Outra coisa que me instigou foi o figurino das tias pudicas, severas, antigas e antiquadas, mas quão antiquadas? O figurino remetia ao século XIX, onde o traje feminino usou e abusou de saias compridas até ao chão, deixando-se por vezes ver o pé. A cintura usou-se alta, pouco abaixo dos seios, durante o estilo «Império», descendo depois para o seu lugar natural. As saias foram-se alargando, muito volume e muito rodadas, chegando a usar, por baixo delas, uma armação de lâminas de aço e barbatanas chamada “crinolina”, ou ainda quatro saias interiores de tecidos duros para permitir um máximo de volume. Esta moda atingiu o auge entre 1845 e 1866. Depois, abandonou-se a crinolina, mas passou a usar-se, por baixo do vestido, sobre os rins, uma espécie de almofada, a “tournure”, que levantava a saia atrás. Volto a essa explicação, um tanto quanto didática, somente para refrescar a memória e fazer comparações com o figurino das tias e a época dos demais.
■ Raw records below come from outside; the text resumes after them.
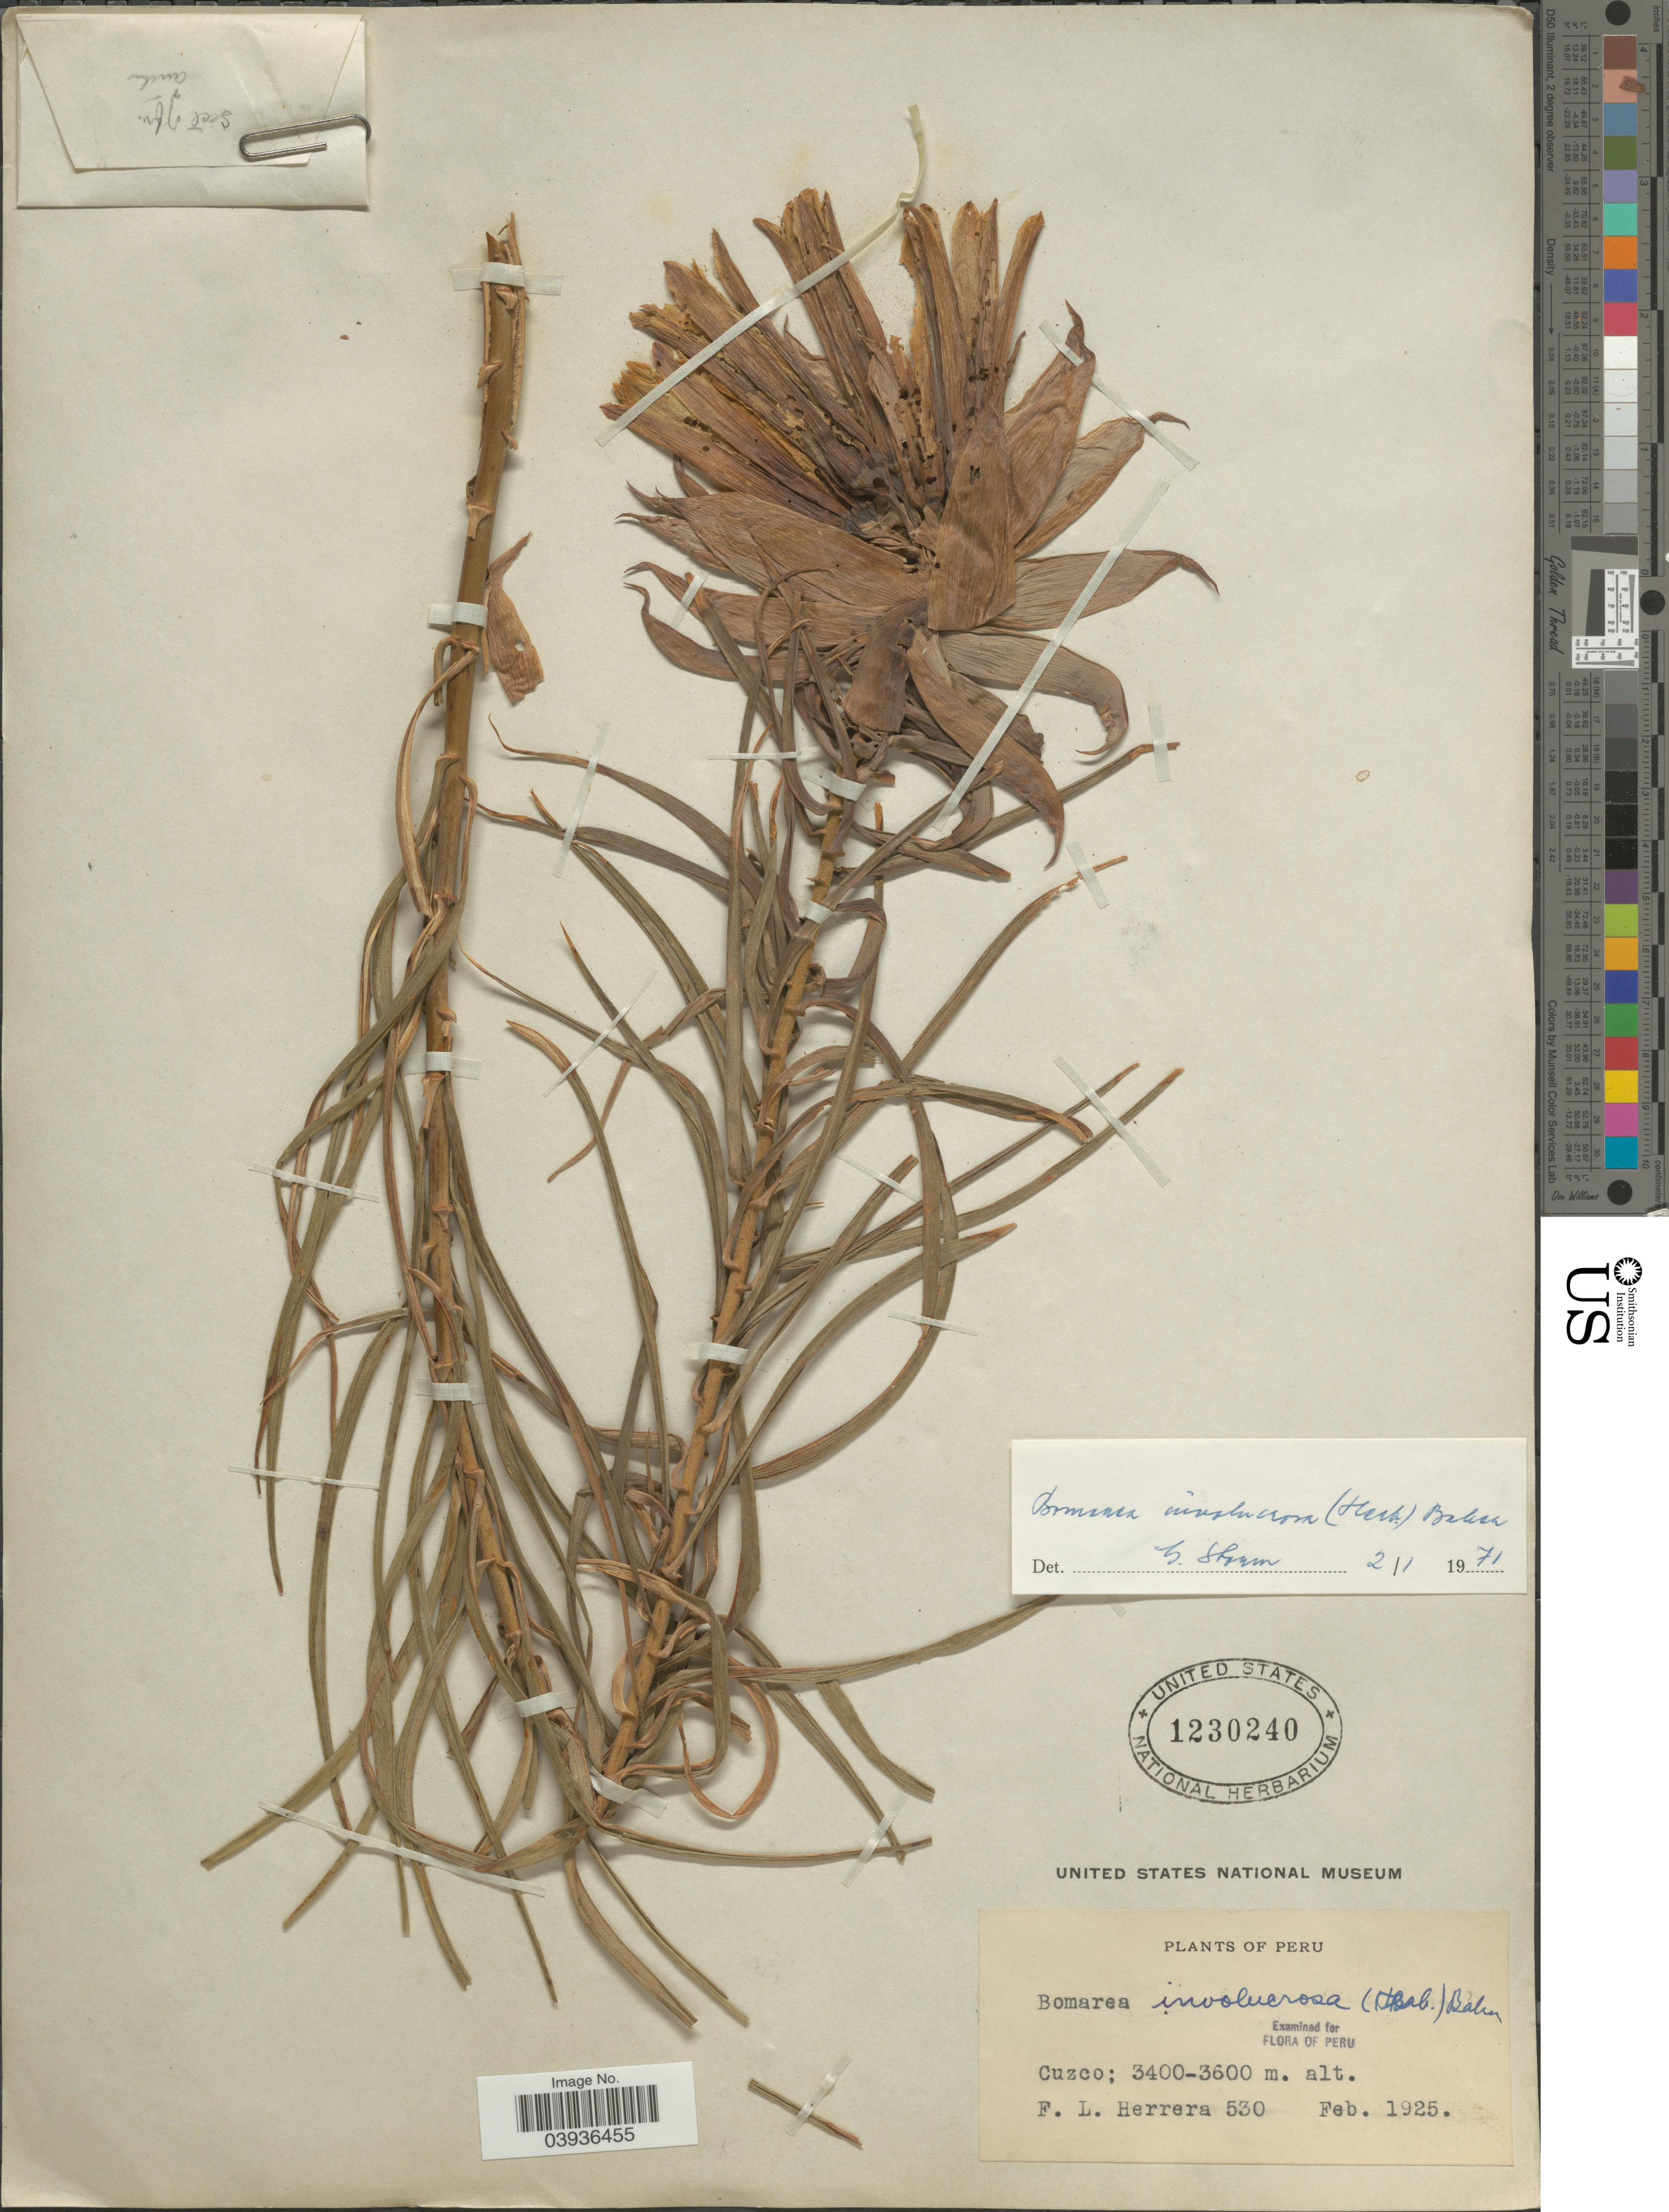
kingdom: Plantae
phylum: Tracheophyta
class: Liliopsida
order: Liliales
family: Alstroemeriaceae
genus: Bomarea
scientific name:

Acho importante frisar que é incrível esse figurino: as três de negro, leques negros, mas… século XIX, 1845 e 1866!? Depois de pensar em tamanho deslocamento temporal, penso na maneira como os vestidos faziam as atrizes sumirem no palco. Os figurinos também participam como elementos cenográficos. Na cauda de um dos vestidos, um dos atores é carregado pela tia atravessa o palco indulgentemente. Isso tudo me faz pensar o quanto o figurino pode ser estratégico, não só como vestimenta, mas com o que pode se tornar cenografia: um carrinho, uma mesa, pedras grandes, cobertas, etc. O figurino negro das tias foi múltiplo, extrema criatividade da Rita Murtinho e usado com qualidade pelas três atrizes.

Quanto ao cenário, faz tempo que não vejo um cenário tão incrivelmente pensado para tornar a peça dinâmica. Cenário pensado com genialidade! As várias portas que o compõem abrem lembranças dos personagens, ou onde vivem, onde estiveram e como tudo se desenrolou. Abrem de várias maneiras, como as portas habituais que abrimos, pela metade, quando também não estamos inteiros. Dessas portas surgem telefones, aparelho de música, maca de hospital. Uma ampla para a casa de prostituição, antiquada para o lar de Herculano e as tias. As portas falam e a maneira com que se abrem servem de apoio para o trabalho dos atores, que se sentam, se equilibram e usam as barras fixas eroticamente, arte genial! 

O cenário simples, em forma de meio hexágono, dividido em nove portas diferentes, como a diversidade dos personagens e suas vidas, captou como Nelson Rodrigues a diversidade e auxilio a fatalidade com o tempo, tão precioso para a cadência de uma peça.